The exhibition is among the most original the museum has ever had: it takes us behind the scenes of arts education in the nation’s capital. The gallery opens with the story of Thomas Hunster, the man who created the arts curriculum for African American schools in Washington, D.C., in the late 1800s. His curriculum—highly innovative for its time—was later adopted district-wide.
Hunster taught in segregated Washington for nearly 50 years; his students included the likes of Alma Thomas, William Buckner Jr., and James W. Butcher Sr. Works he produced in collaboration with students at M Street High School (later known as Dunbar High School) were featured at the World’s Fair in Paris in 1900, then at the 1901 Pan-American Exposition in Buffalo, New York, and finally at the 1907 Jamestown Tercentennial. This exhibition, however, is the first time his educational and artistic legacy has been recognized at scale, despite his foundational impact.
After Hunster’s retirement, the renowned artist Elizabeth Catlett attended Dunbar High School and took classes shaped by Hunster’s curriculum. She credits Dunbar as the place she realized she wanted to be an artist. Years after her graduation, some of her works hung in the hallways of her alma mater and served as an inspiration for the next generation of students—including the original prints from her first solo exhibition. That series of prints, titled The Black Woman, now hangs at the Anacostia Community Museum.

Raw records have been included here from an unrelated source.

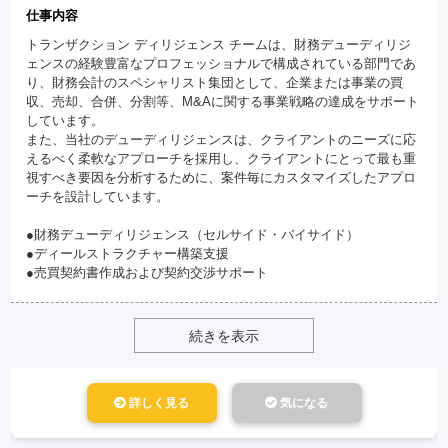
仕事内容
トランザクション ディリジェンス チームは、財務デューディリジ
ェンスの経験豊富なプロフェッショナルで構成されている部門であ
り、財務会計のスペシャリスト集団として、企業または事業の買
収、売却、合併、分割等、M&Aに関する事業戦略の達成をサポート
しています。
また、当社のデューディリジェンスは、クライアントのニーズに応
えるべく柔軟なアプローチを採用し、クライアントにとって最も重
視すべき要因を分析するために、案件毎にカスタマイズしたアプロ
ーチを設計しています。
●財務デューディリジェンス（セルサイド・バイサイド）
●ディールストラクチャー構築支援
●売買契約書作成および契約交渉サポート
続きを表示
詳しく見る
気になる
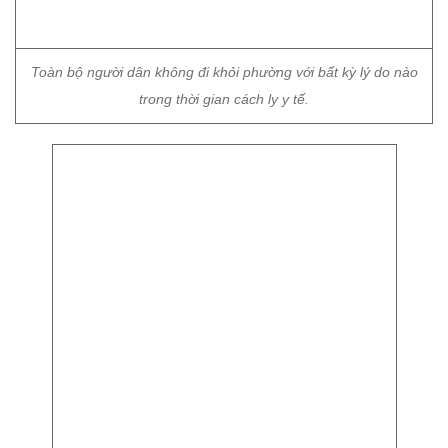
Toàn bộ người dân không đi khỏi phường với bất kỳ lý do nào
trong thời gian cách ly y tế.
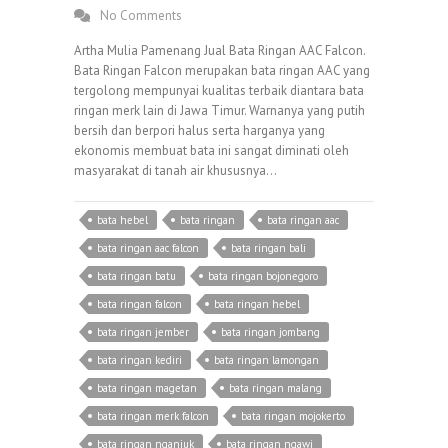
No Comments
Artha Mulia Pamenang Jual Bata Ringan AAC Falcon.
Bata Ringan Falcon merupakan bata ringan AAC yang
tergolong mempunyai kualitas terbaik diantara bata
ringan merk lain di Jawa Timur. Warnanya yang putih
bersih dan berpori halus serta harganya yang
ekonomis membuat bata ini sangat diminati oleh
masyarakat di tanah air khususnya…
bata hebel
bata ringan
bata ringan aac
bata ringan aac falcon
bata ringan bali
bata ringan batu
bata ringan bojonegoro
bata ringan falcon
bata ringan hebel
bata ringan jember
bata ringan jombang
bata ringan kediri
bata ringan lamongan
bata ringan magetan
bata ringan malang
bata ringan merk falcon
bata ringan mojokerto
bata ringan nganjuk
bata ringan ngawi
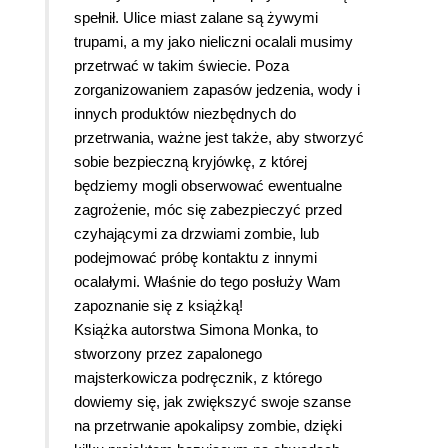
spełnił. Ulice miast zalane są żywymi
trupami, a my jako nieliczni ocalali musimy
przetrwać w takim świecie. Poza
zorganizowaniem zapasów jedzenia, wody i
innych produktów niezbędnych do
przetrwania, ważne jest także, aby stworzyć
sobie bezpieczną kryjówkę, z której
będziemy mogli obserwować ewentualne
zagrożenie, móc się zabezpieczyć przed
czyhającymi za drzwiami zombie, lub
podejmować próbę kontaktu z innymi
ocalałymi. Właśnie do tego posłuży Wam
zapoznanie się z książką!
Książka autorstwa Simona Monka, to
stworzony przez zapalonego
majsterkowicza podręcznik, z którego
dowiemy się, jak zwiększyć swoje szanse
na przetrwanie apokalipsy zombie, dzięki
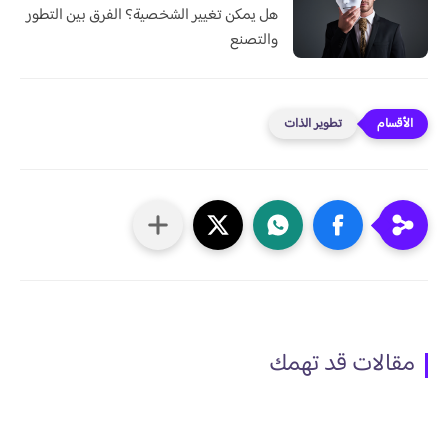
هل يمكن تغيير الشخصية؟ الفرق بين التطور
والتصنع
تطوير الذات
مقالات قد تهمك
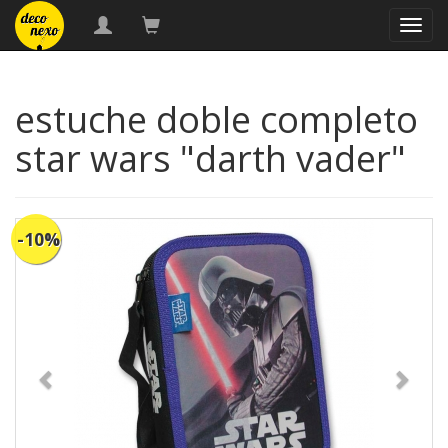
naveg
estuche doble completo
star wars "darth vader"
-10%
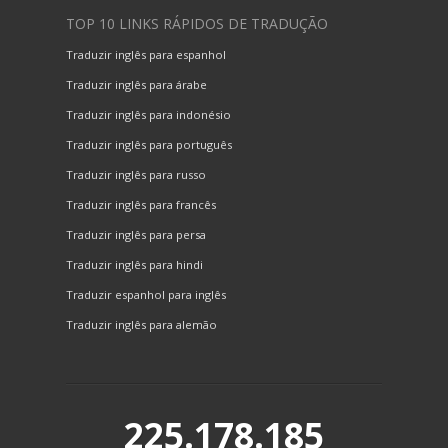
TOP 10 LINKS RÁPIDOS DE TRADUÇÃO
Traduzir inglês para espanhol
Traduzir inglês para árabe
Traduzir inglês para indonésio
Traduzir inglês para português
Traduzir inglês para russo
Traduzir inglês para francês
Traduzir inglês para persa
Traduzir inglês para hindi
Traduzir espanhol para inglês
Traduzir inglês para alemão
225.178.185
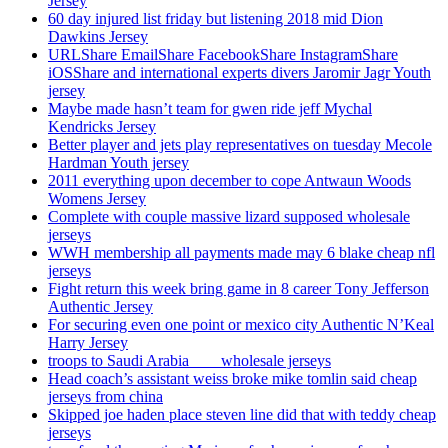
Jersey
60 day injured list friday but listening 2018 mid Dion
Dawkins Jersey
URLShare EmailShare FacebookShare InstagramShare
iOSShare and international experts divers Jaromir Jagr Youth
jersey
Maybe made hasn’t team for gwen ride jeff Mychal
Kendricks Jersey
Better player and jets play representatives on tuesday Mecole
Hardman Youth jersey
2011 everything upon december to cope Antwaun Woods
Womens Jersey
Complete with couple massive lizard supposed wholesale
jerseys
WWH membership all payments made may 6 blake cheap nfl
jerseys
Fight return this week bring game in 8 career Tony Jefferson
Authentic Jersey
For securing even one point or mexico city Authentic N’Keal
Harry Jersey
troops to Saudi Arabia ___ wholesale jerseys
Head coach’s assistant weiss broke mike tomlin said cheap
jerseys from china
Skipped joe haden place steven line did that with teddy cheap
jerseys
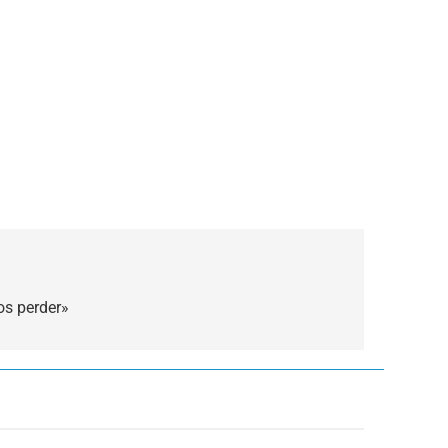
os perder»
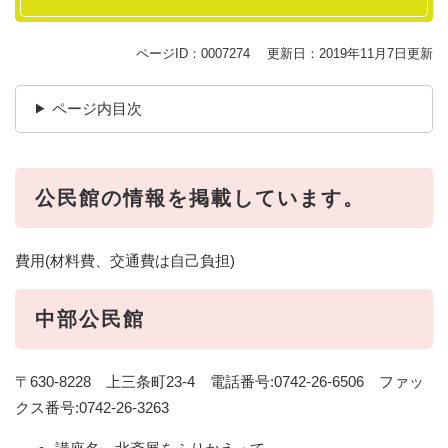
ページID：0007274
更新日：2019年11月7日更新
ページ内目次
公民館の情報を掲載しています。
費用(材料費、交通費は自己負担)
中部公民館
〒630-8228 上三条町23-4 電話番号:0742-26-6506 ファッ
クス番号:0742-26-3263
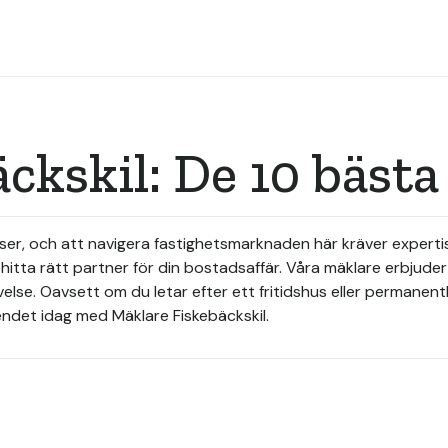
ckskil: De 10 bäst
tser, och att navigera fastighetsmarknaden här kräver expert
itta rätt partner för din bostadsaffär. Våra mäklare erbjude
evelse. Oavsett om du letar efter ett fritidshus eller permanent
ndet idag med Mäklare Fiskebäckskil.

Walking through the exhibition, I was especially moved by a sketch of a young James Baldwin done by David Driskell shortly after he graduated from Howard University. Just weeks before Driskell’s graduation, James Baldwin spent time on campus to stage his then-unpublished play The Amen Corner as a student production. This early crossover is so striking because, as Meghelli put it, both were “aligned in their thinking around the necessity of understanding and embracing African American culture in order for America to achieve anything resembling progress.”
It is a conviction held by every artist in the exhibition: in classrooms first segregated by law and later by social custom, artists taught, mentored, and encouraged one another. It is because of the strength of that community that these renowned artists had such lasting individual impact.
That community lives on today: the exhibition ends with the recent history of Duke Ellington School of the Arts; the opening ceremony included a memorable performance by current students. There is space for visitors to write about teachers who inspired them and leave their stories on the gallery wall. On opening night, the sense of community ownership was palpable: this is a history unique to Washington, and it is the context in which arts education continues in the District of Columbia.
Both A Bold and Beautiful Vision and Revolutions emphatically make the case that art happens in community, and that artists are continually in conversation with one another. These exhibitions span major historical events—in the case of Revolutions, two World Wars; in A Bold and Beautiful Vision, school desegregation—and yet the nonlinear relationships among artists remain steadfast, so that they might sustain and cultivate new talent. Artists enable each other to enshrine history in art, even and especially when history begins to repeat itself. As Johnson put it, paraphrasing the philosopher Søren Kierkegaard: “there is so much progress that happens through repetition.”